[Selected extract Boundary: Start]

For previous part (2/3), continue here
Discovering the value you can’t see.
Creating a query language is the most complicated task to be solved in BI. It’s not about saving big data, not about their processing, nor about drawing graphs and making API to have a good cooperation with our clients. You cannot buy a query language nor program it in a month.
If the query language gets too complicated the customer won’t manage to work with it. If the query language gets too stupid the customer won’t manage to work with it the way he needs to. GoodData has a simple language to express any complicated questions about the data. At the same time, it has a device that helps it to apply the language to any complicated BI project (or logical data model). In the case of GoodData it has already been mentioned that MAQL/AQW – in my point of view- is the one that is irreplaceable. Furthermore, guys from Prague and Brno – Tomáš Janoušek, David Kubečka and Tomáš Jirotka have widened the AQE with a set of mathematical proofs (complicated algebra) that allow us quick tests of whether the new functions in AQE apply to any type of logical models. That’s how GoodData makes sure that the translations between (MAQL) metrics and some SQL in the lower databases are correct. AQE then helps a common user to overcome the chasm that separates him from low-level scripting.

[Selected extract Boundary: End]
[Provided records Boundary: Start]

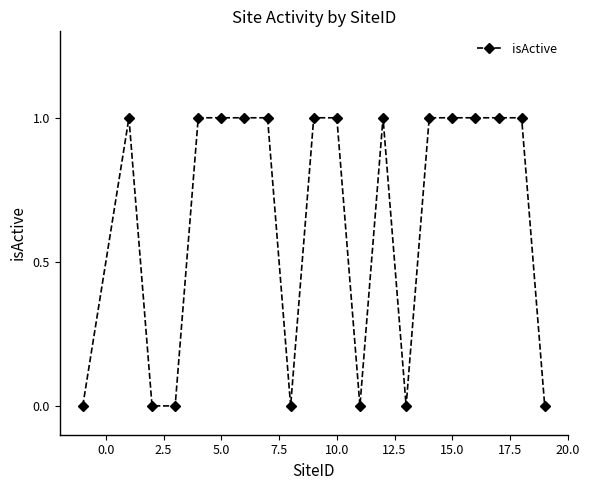

Reading right to left, transcribe all the data shown in this chart.

0	1	1	1	1	1	0	1	0	1	1	0	1	1	1	1	0	0	1	0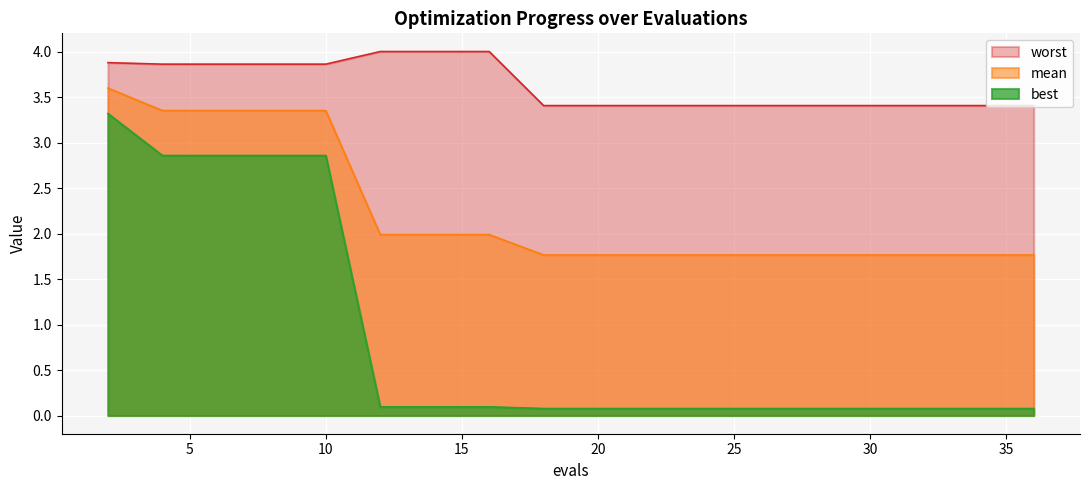

The worst series shows 3.9 at 10. True or false?

True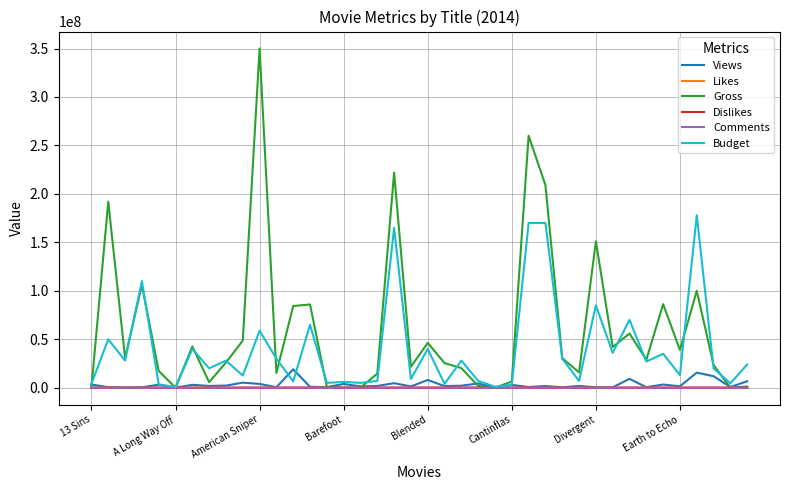

Which series has the largest total across all categories?

Gross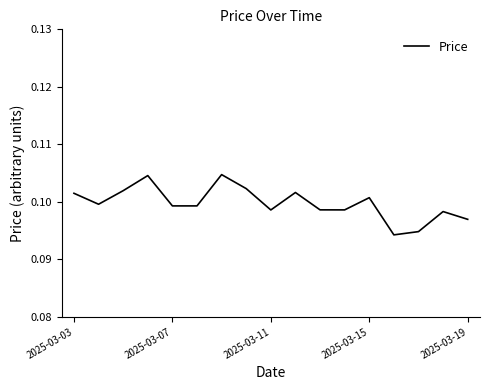

Does the chart display data point markers on the line(s)?

No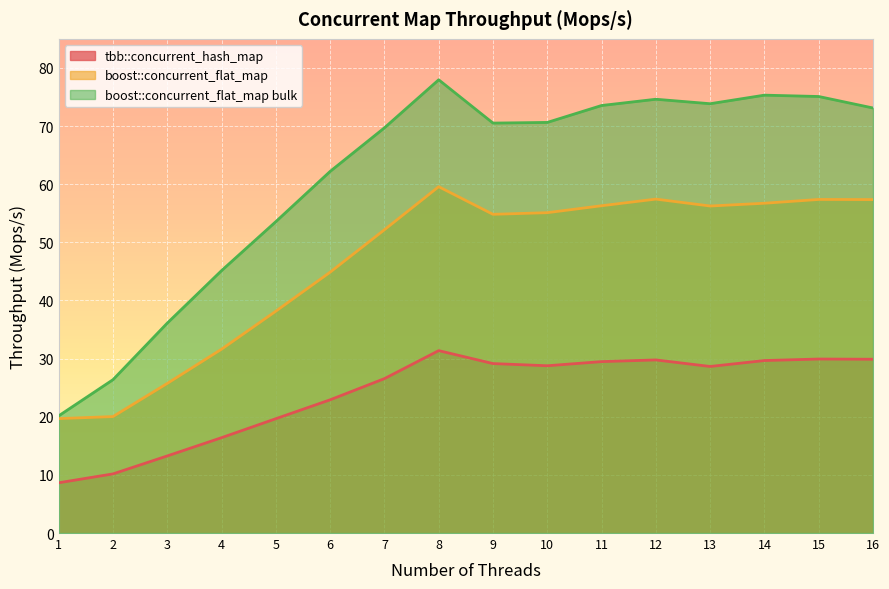

What is the spread (max minus min) of values at 14?

45.6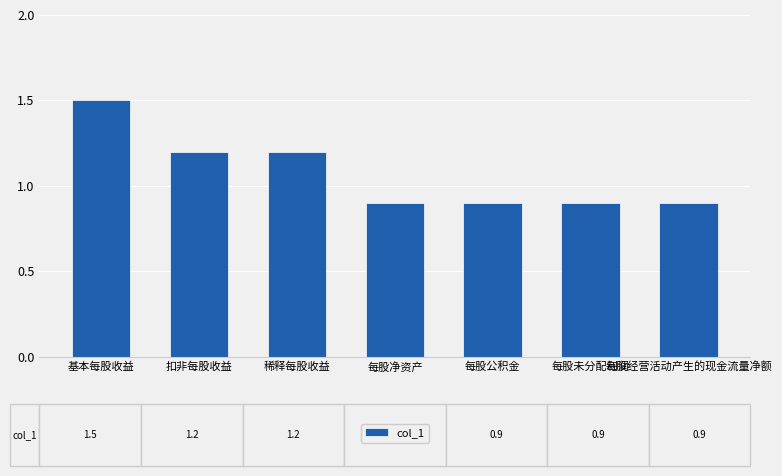

The value at 稀释每股收益 is 2.0. True or false?

False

[Provided records Boundary: End]

=== Activity 1 ===
Revise the piece on query languages in BI from "For previous part" up to and including "in a month.", putting "query dialect" in place of "query language".
=== Activity 2 ===
Carry the piece on query languages in BI forward from the point where it stops.
The data plays no part in this.

=== Reply 1 ===
For previous part (2/3), continue here
Discovering the value you can’t see.
Creating a query dialect is the most complicated task to be solved in BI. It’s not about saving big data, not about their processing, nor about drawing graphs and making API to have a good cooperation with our clients. You cannot buy a query dialect nor program it in a month.

=== Reply 2 ===
UPDATE 17. 11. 2013: MAQL is a query language that is translated with MAQL interpreter (before known as QT – “Query Tree” engine) into a tree of queries using the basis of logical model (LDM). These queries are actually definitions of “star joins” in which “Star Generator” (SJG) creates its own SQL queries in DB backend according to the physical data model (PDM – lays below LDM). The whole thing was created at the beginning by Michal Dovrtěl and Hynek Vychodil. The new implementation of AQE further helped to lay all of this onto a solid mathematical basis of ROLAP algebra (which is similar to relation algebra).
After weeks of persuading and yes, bribes, I managed to beg lightly censored examples of queries that AQE creates out of metrics I wrote for this purpose. I guess this is the first time anyone has actually published this....
The right Y-Axis on the graph shows me how many contracts I have done in Afghanistan, Albania, Algeria and American Samoa in the last 13 months. On the left Y-Axis I can see with a blue line how much regular income my salespeople have brought me and the green line indicates how much was the median sales in a given month (the inputs are de-facto identical with the table at from Part 1 of the previous blog posts).
The graph then shows me three metrics (as per the legend below the graph):
"# IDs” = SELECT COUNT(ID (Orders)) – counts the number of components.
“Avg Employee” = SELECT AVG(revenue per employee) – counts the mean of (auxiliary) metrics counting the sum of turnover to salesperson.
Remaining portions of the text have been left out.